Annie: Are you comfortable with the frequency? If you are, great, if not, then maybe it's time to make some changes. Speaking of making some changes, I do want to, kind of move on. So if you're considering making some changes, you heard all of this and you're like, "Huh, yeah, maybe I should kind of examine my consumption." We would encourage you to gather some information on the situation before you make decisions. And step one can simply be like, take note of how much you're drinking. And as I mentioned, portion size is key here because a serving size of wine is four to five ounces. And in my house that's, like, not happening. So to really be honest about like "how much am I really drinking?" can be your step one. And that could just be like a food journal. It could be like a note in your phone, it could be a tally mark on your cover, I mean, whatever that looks like for you.
Annie: You don't have to track calories, you don't have to track macros, you don't have to do anything with that. You could just, just take note of the quantity. And then step two would be to review the data. And this is where I think a lot of women get tripped up is they, we would encourage women to look at the data as just like, "This is just information. This is just data." It doesn't mean that you're a good person or a bad person or that you are a failure or that you did really well or that you did anything bad. It's just like, like, "Let's just look at it as objectively as possible." And some questions to ask yourself when you're reviewing the data, "Am I drinking more or less than I thought? Are there patterns that we discussed earlier to your drinking? The people, the places, the days of the week?"
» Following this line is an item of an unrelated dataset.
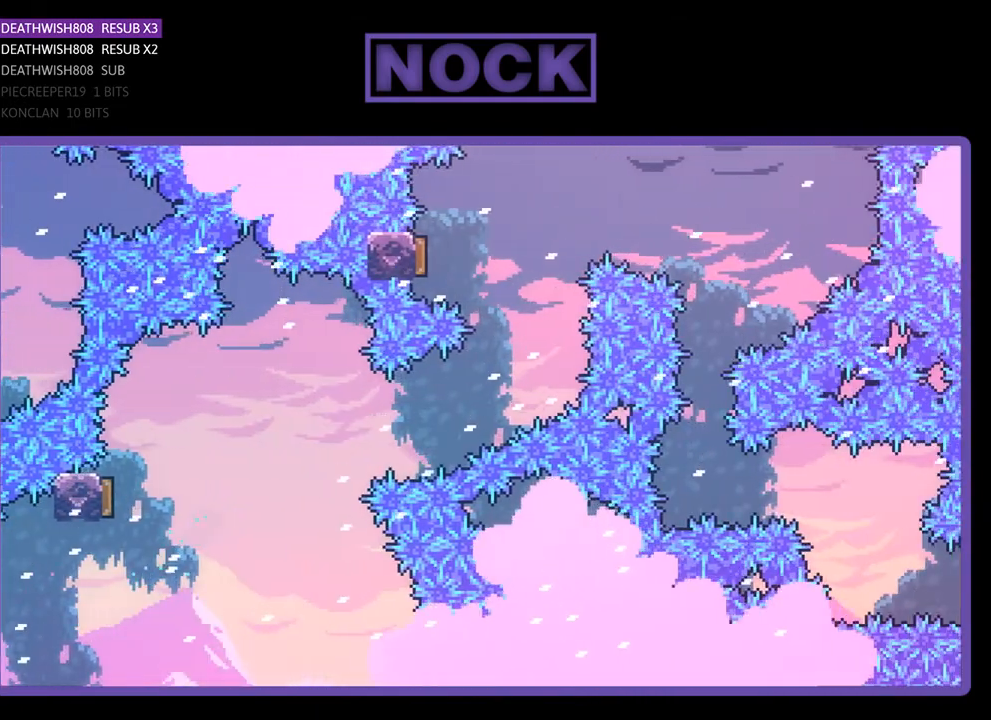
{"buttons": [], "right_stick": "center", "events": []}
Annie: This is really key. Is it bringing "unwanted friends" to the party? Which that could mean binge eating, emotional drama. Like, are you fighting with friends or your spouse or are you short tempered with your kids? Are you enjoying, you know, an extra dinner after you started drinking when you're aren't hungry to begin with because as I've experienced many times, alcohol actually does suppress leptin, which is the hormone that tells your brain when you're full and it negatively affects other brain chemicals that are involved in appetite suppression. So, it's easy to see why like, "Yeah, pizza sounds great!" At 2:00 AM after a couple drinks, college Annie knows that very well, but it really is harder to read hunger and fullness cues after a few drinks.
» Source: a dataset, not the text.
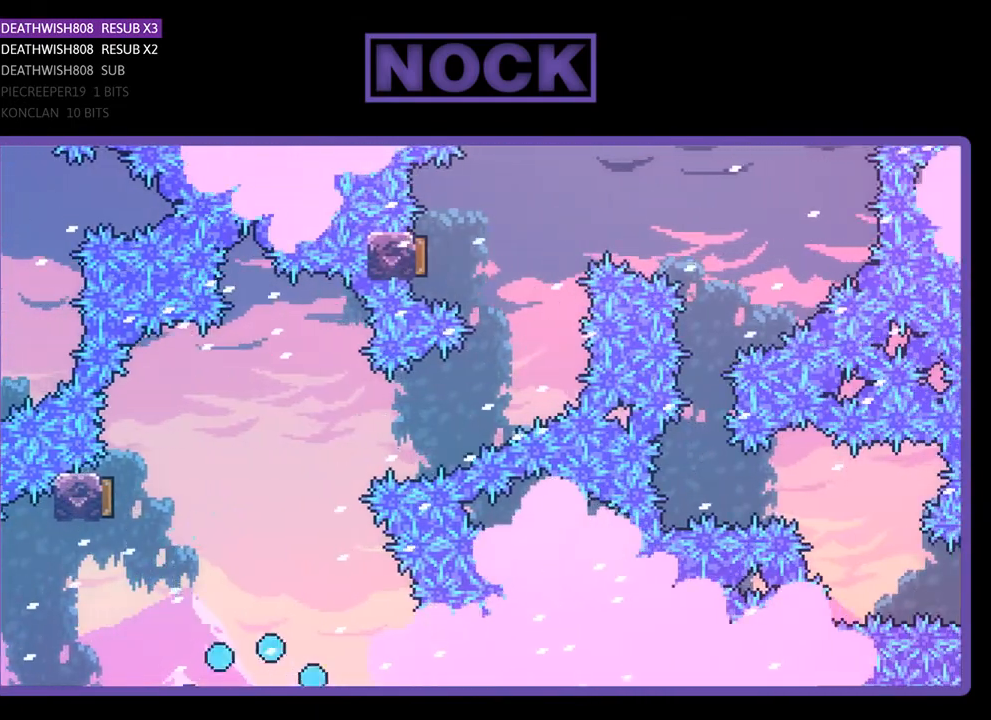
{"buttons": [], "right_stick": "center", "events": []}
Jen: We also don't, you know, we typically pair alcohol with higher calorie foods. It's not like, you know, it's not like you go to a party and everyone's having wine and there's veggie tray and salads on display. Like it's usually chips and candy or you know, dips and bread and that kind of thing. And so a Balance365er did recently share this as well. She was talking about how it's not actually the alcohol for her that she thinks she's over consuming. It's that she has a couple of drinks and then she eats, she just mindlessly is eating at the snack table and pretty soon she's gone through like a party size bag of Doritos. Right. And so that's sort of where it can affect your over consumption or if you have weight loss goals or that-
Annie: It can just lower inhibitions. But, I mean, really, as I noted it does make, alcohol makes it harder to read hunger and fullness cues.
Jen: Right. Yeah.
Lauren: For me, it also went beyond that, right, for like the next day, cause I would be tired and crabby and craving more, like, high fat comfort foods.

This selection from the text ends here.